Losing a building filled with memories

Watching the tragic destruction of an historic building on Main Street was heart wrenching.

The upper level of this century-old building was, for most of its lifetime, a hotel with mixed-use, ground-level stores and a bar. For many years, the hotel was called the Brooks Hotel. About 1959, my parents purchased the hotel. They lived in a three-room apartment above what was then the Home Plate Tavern. My brothers and I lived in rooms across the hall from their apartment.

In June 1960, I married and moved to an apartment in north Auburn. For the next several years, we returned to their apartment for holiday dinners or when my dad required an extra set of hands for some task – or simply to check in.

My mother was a fastidious housekeeper, and she kept the rooms of the hotel as clean as her own house.

After my first daughter arrived, my parents would occasionally baby sit her at the hotel. My daughter loved to go to the hotel because grandpa would hoist her on his shoulders and carry her around the half-block long corridors of the hotel. What great memories we had at that old hotel.

My parents operated the hotel until the early 1970s when they retired, sold the hotel and moved to a bungalow on K Street Southeast. They passed away in the late 1990s. They would have been devastated to watch “their” hotel destroyed in such a fashion.

We grieve for those who have been displaced, lost their jobs or lost their businesses, and we pray for those who suffered injuries.

We also must thank the fearless firefighters from several agencies that fought this fire in near-freezing conditions.
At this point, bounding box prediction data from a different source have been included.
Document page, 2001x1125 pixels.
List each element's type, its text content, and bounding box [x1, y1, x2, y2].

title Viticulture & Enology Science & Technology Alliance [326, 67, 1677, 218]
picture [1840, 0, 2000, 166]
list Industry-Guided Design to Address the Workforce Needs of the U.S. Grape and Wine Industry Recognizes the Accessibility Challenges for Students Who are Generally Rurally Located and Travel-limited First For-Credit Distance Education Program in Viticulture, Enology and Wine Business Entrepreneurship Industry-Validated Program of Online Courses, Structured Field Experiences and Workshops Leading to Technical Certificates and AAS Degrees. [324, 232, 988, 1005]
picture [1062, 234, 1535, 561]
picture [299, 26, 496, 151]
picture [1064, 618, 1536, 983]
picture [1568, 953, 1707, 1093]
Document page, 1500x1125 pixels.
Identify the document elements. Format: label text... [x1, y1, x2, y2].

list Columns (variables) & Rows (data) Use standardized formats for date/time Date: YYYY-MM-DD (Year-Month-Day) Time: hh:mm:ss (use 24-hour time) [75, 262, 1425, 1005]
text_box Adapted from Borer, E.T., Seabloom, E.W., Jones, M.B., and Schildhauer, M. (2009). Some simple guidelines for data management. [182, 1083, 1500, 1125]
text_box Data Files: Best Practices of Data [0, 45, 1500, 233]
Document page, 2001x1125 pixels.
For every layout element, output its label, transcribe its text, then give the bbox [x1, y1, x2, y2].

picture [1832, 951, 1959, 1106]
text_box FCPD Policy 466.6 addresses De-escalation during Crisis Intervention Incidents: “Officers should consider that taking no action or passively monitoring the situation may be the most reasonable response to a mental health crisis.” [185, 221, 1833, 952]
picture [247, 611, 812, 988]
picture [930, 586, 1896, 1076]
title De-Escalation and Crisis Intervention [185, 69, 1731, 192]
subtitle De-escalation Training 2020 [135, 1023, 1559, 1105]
Their expertise contained the fire within the brick walls of the building, prevented a conflagration that could have consumed neighboring buildings on both sides of Main Street.

It is probably unreasonable to consider repairing the building, but ultimately I see a multi-story structure containing living accommodations with ground-level retails stores and a tavern/bar rising up like a phoenix from all this destruction.

Maybe in another 100 years someone will write a note about fond remembrances of living in that century-old building, just as I have for this now-destroyed edifice.